4) Submission Attacks:
POSITION BEFORE SUBMISSION! Always remember this phrase. Control your opponent to whatever extent you can and then apply the Submission. Anyway, learning three submissions per position is a great idea. Now remember that most of the time it will be the same submission being applied from different positions, and it is recommended you keep it that way. There aren’t enough hours in a day to learn so many new things. Some of the most used submissions in MMA are Rear Naked Choke, Guillotine Choke, Arm Bar, Triangle, Kimura, Heel Hook, Arm Triangle,Ankle Lock, Brabo/D’arce Choke etc. Keep it simple, flashy techniques will cost you a nose, or some teeth.
5) Submission Escapes:
Learning how to get out of a Submission is as important as learning how to apply one. If you’re one of those who think Jiujitsu does not work in a fight, you need to ask Dave Herman (UFC fighter) if it does or doesn’t. On a serious note, don’t be an idiot!

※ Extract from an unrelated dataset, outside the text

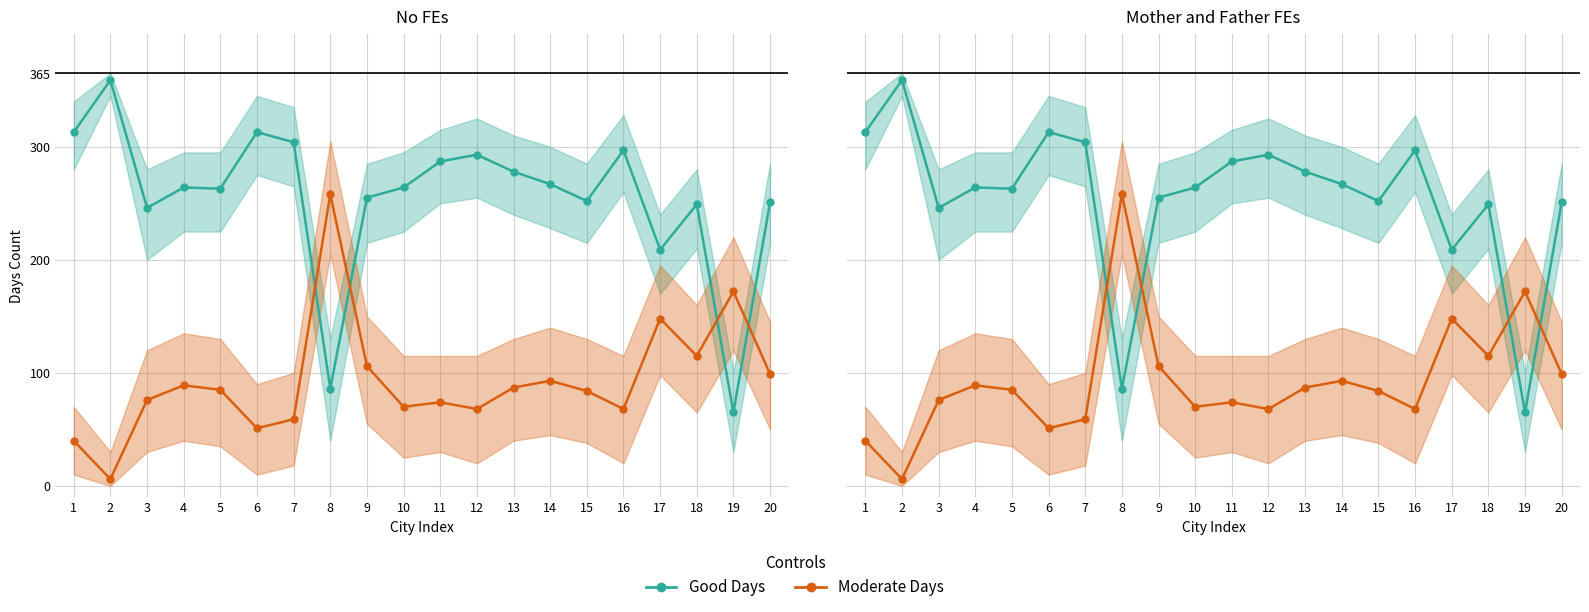

Rank the series at 17 from highest to lowest value.

Good Days, Moderate Days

Start with the submissions you’ve practiced just so you don’t tap to the same submission you’re known for. Follow up with a little Google search on the most common submissions used in MMA, it will make your work easier and convenient.
Transitioning means going from one position and/or submission to another; a better one. For example; Side Control to Mount, Bottom Guard to Back Control, Triangle to Arm Bar, Guillotine to Kimura etc.
P.S: Since this is MMA we’re talking about, keep in mind you need to flow between striking and grappling. Striking your way to secure a Takedown, a Transition, an Escape or a Submission is the way to go. Doing so puts your opponent into defensive mode which gives you the opening you need for your primary move in that particular situation.
The purpose of this rant is to tell you that instead of learning a technique, understand the game. That way you will know where you are going and where you have to go, and most of all; you will find a connection between everything you do. Be it standing up or on the ground, you will start seeing the bigger picture and will be able to plan two or three moves ahead of your opponent, and no matter what position you are in you will see options.